Copy the listing exactly, images excluded.

* Information shown:
* * * * * * *

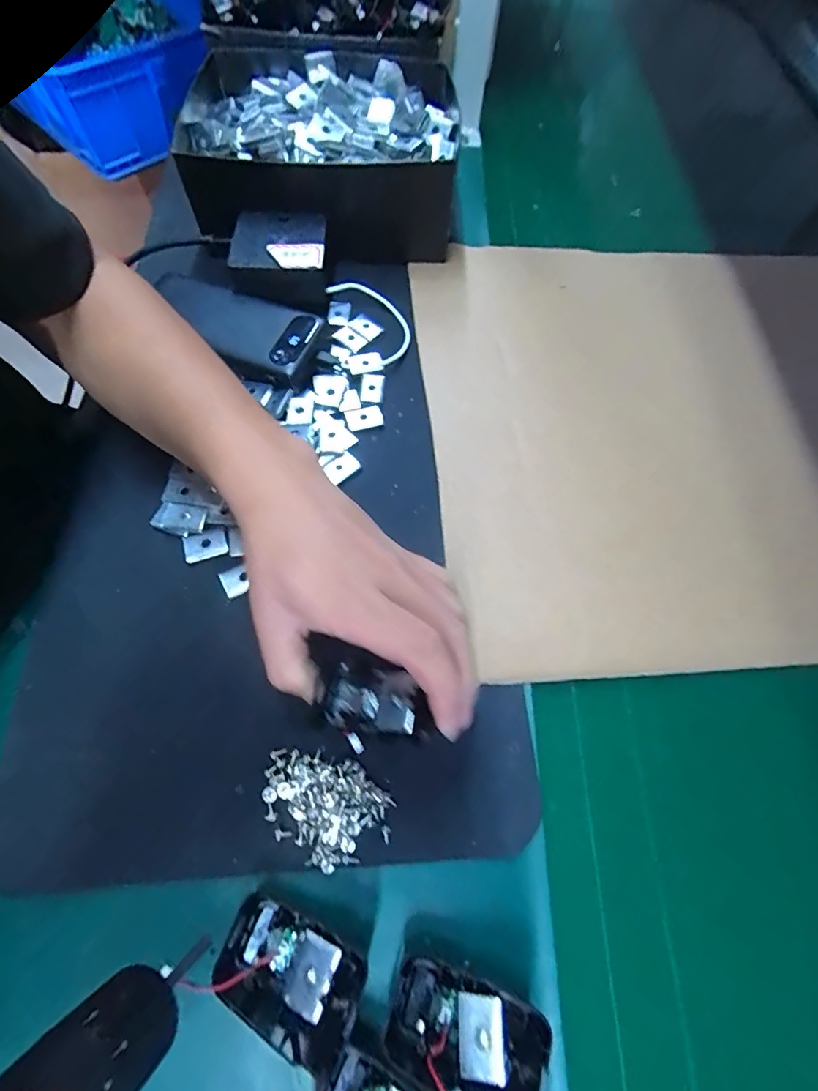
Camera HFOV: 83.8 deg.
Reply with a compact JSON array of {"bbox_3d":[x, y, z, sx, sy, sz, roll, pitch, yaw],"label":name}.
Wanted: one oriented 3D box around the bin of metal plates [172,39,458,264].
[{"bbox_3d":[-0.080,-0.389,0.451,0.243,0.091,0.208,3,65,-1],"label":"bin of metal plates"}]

* * * * * * *

* Result for this task:
Camera HFOV: 83.8 deg.
Reply with a compact JSON array of {"bbox_3d":[x, y, z, sx, sy, sz, roll, pitch, yaw],"label":name}.
Wanted: one oriented 3D box around the bin of metal plates [172,39,458,264].
[{"bbox_3d":[-0.080,-0.389,0.451,0.243,0.091,0.208,3,65,-1],"label":"bin of metal plates"}]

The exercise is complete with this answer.